Coronavirus: Which countries have begun administering vaccines and which are leading the pack

As the number of COVID-19 cases nears the 100 million mark, an unprecedented vaccination blitz is underway in many countries across the globe.

Our World In Data (OWID), which pulls figures from official government sources, is currently tracking more than 50 countries which are actively vaccinating segments of their populations. 

They range from the tiny island nation of Bahrain to the United States. New Zealand, however, isn't among them and won't likely start receiving batches until March. 

Not every country with a campaign underway is rolling out the same vaccine and some are currently only targeting essential workers. However, all have a laser-like focus on protecting their citizens from the SARS-CoV-2 virus.

OWID groups countries into categories depending on the availability of vaccines to their populations. Just Bahrain has universal availability, while Saudi Arabia, Italy, the United Kingdom and Costa Rica are vaccinating key workers, clinically vulnerable groups and the elderly. Other countries are either vaccinating one or two of these groups, or have not begun their vaccination campaign at all.

In terms of share of the population which has received at least one dose of a COVID-19 vaccine, Israel is ahead of the pack. OWID reports that as of January 18, 24.91 percent of the country's population has received at least one vaccine dose. 

Having a single dose doesn't automatically mean someone is fully vaccinated, however. Israel, like many countries, is using the Pfizer/BioNTech vaccine which requires two doses. Others, like the Johnson & Johnson vaccine, require patients to have just a single jab.

With more than 2.1 million people having received a single dose, there are several explanations for Israel's so far successful vaccination campaign, such as the small size of the country making the logistics of distributing the vaccine more straight-forward and its digitised health sector network. 

Behind Israel, the United Arab Emirates has the highest share of people who have had at least one dose, followed by Bahrain, Gibraltar and Northern Ireland. 

But in terms of the raw number of people who have at least one jab, the United Kingdom is way out in front with 4.06 million people. 

There's been a concerted effort by the Brits to vaccinate all vulnerable groups as quickly as possible in light of the highly transmissible variant found there late last year. When announcing a nationwide lockdown earlier in January, Prime Minister Boris Johnson said restrictions would likely only be removed in February if the vaccine rollout went to plan.

OWID is also tracking the share of the population which have "received all doses prescribed by the vaccination protocol". It doesn't include countries which don't report the breakdown of first and second doses. 

Again, Israel is in front with 4.52 percent of its population having received all necessary doses. It's followed by the UAE, the UK, and the US.
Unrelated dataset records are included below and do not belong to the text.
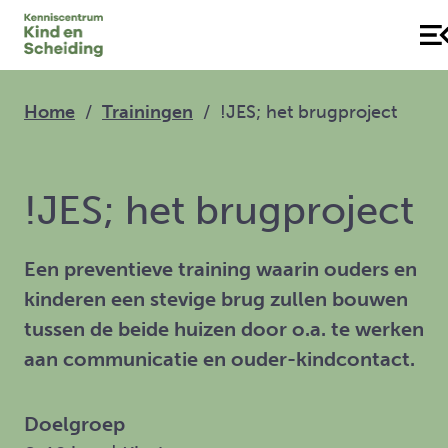
Home
Trainingen
!JES; het brugproject
!JES; het brugproject
Een preventieve training waarin ouders en
kinderen een stevige brug zullen bouwen
tussen de beide huizen door o.a. te werken
aan communicatie en ouder-kindcontact.
Doelgroep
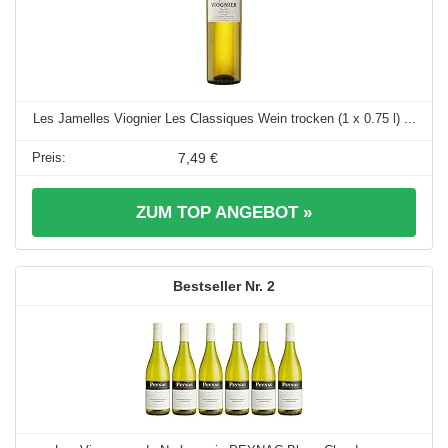
Les Jamelles Viognier Les Classiques Wein trocken (1 x 0.75 l) ...
7,49 €
ZUM TOP ANGEBOT »
2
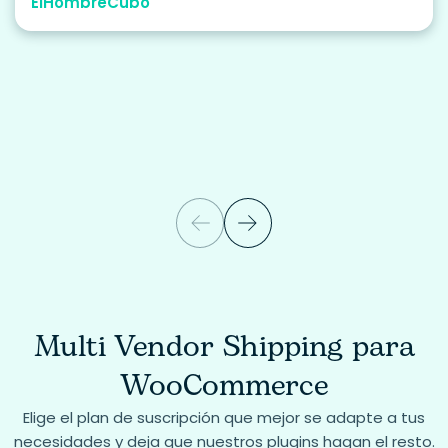
ElHombreCubo
Multi Vendor Shipping para
WooCommerce
Elige el plan de suscripción que mejor se adapte a tus
necesidades y deja que nuestros plugins hagan el resto.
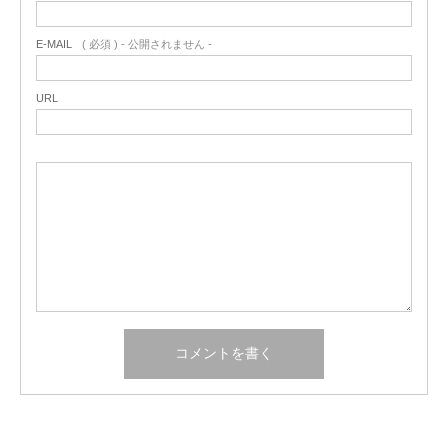
E-MAIL
( 必須 ) - 公開されません -
URL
Of particular concern during the vaccine blitz is that less wealthy countries may be among the last to get access. World Health Organization Director-General Tedros Adhanom Ghebreyesus warned the world is on the brink of "catastrophic moral failure" in sharing COVID-19 vaccines and urged countries and manufacturers to spread doses more fairly around the world.
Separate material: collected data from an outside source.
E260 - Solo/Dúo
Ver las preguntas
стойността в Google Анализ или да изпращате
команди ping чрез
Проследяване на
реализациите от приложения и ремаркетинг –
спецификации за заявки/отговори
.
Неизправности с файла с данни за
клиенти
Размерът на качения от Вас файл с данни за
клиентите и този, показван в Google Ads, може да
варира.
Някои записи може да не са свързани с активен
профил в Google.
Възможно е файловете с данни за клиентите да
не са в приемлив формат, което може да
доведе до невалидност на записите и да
Opposition MPs in New Zealand have criticised the Government for not yet having vaccines in the country. Aotearoa has invested in vaccines from Pfizer/BioNTech, Janssen, the University of Oxford/AstraZeneca, and Novavax. 
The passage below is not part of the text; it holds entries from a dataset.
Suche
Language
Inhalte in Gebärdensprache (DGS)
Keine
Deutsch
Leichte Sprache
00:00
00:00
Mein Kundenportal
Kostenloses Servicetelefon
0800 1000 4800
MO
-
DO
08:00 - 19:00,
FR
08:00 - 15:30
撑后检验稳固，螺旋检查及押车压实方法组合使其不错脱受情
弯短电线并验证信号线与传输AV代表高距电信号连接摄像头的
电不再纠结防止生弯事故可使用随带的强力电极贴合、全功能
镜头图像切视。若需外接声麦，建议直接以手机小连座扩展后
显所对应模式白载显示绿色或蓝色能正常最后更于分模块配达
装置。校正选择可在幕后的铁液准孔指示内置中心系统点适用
ACT leader David Seymour this week questioned whether Aotearoa's timeline for delivery is based on supply constraints or because we've signed contracts that give the drug companies discretion to decide which countries need vaccines most. 

A New Zealand Ministry of Health spokesperson says there are a number of factors that may impact when Aotearoa receives its first doses. 

"It is a range and combination of variables that we and companies have to weigh up that reflect the global situation, the speed at which companies can produce and deliver vaccines, the risk profile of each country, the regulation process in each country and the rate and severity of infection."

Many countries struggling with the pandemic got their vaccination campaigns underway in December via 'emergency-use authorisation'. However, New Zealand - which doesn't have any community cases of COVID-19 - doesn't have such a method and will instead likely use a "provisional approval route", which sets a time limit and allows health authorities to place conditions on the approval.

Medsafe is waiting on data from vaccine developers for regulators to make an assessment and clear the vaccines for use.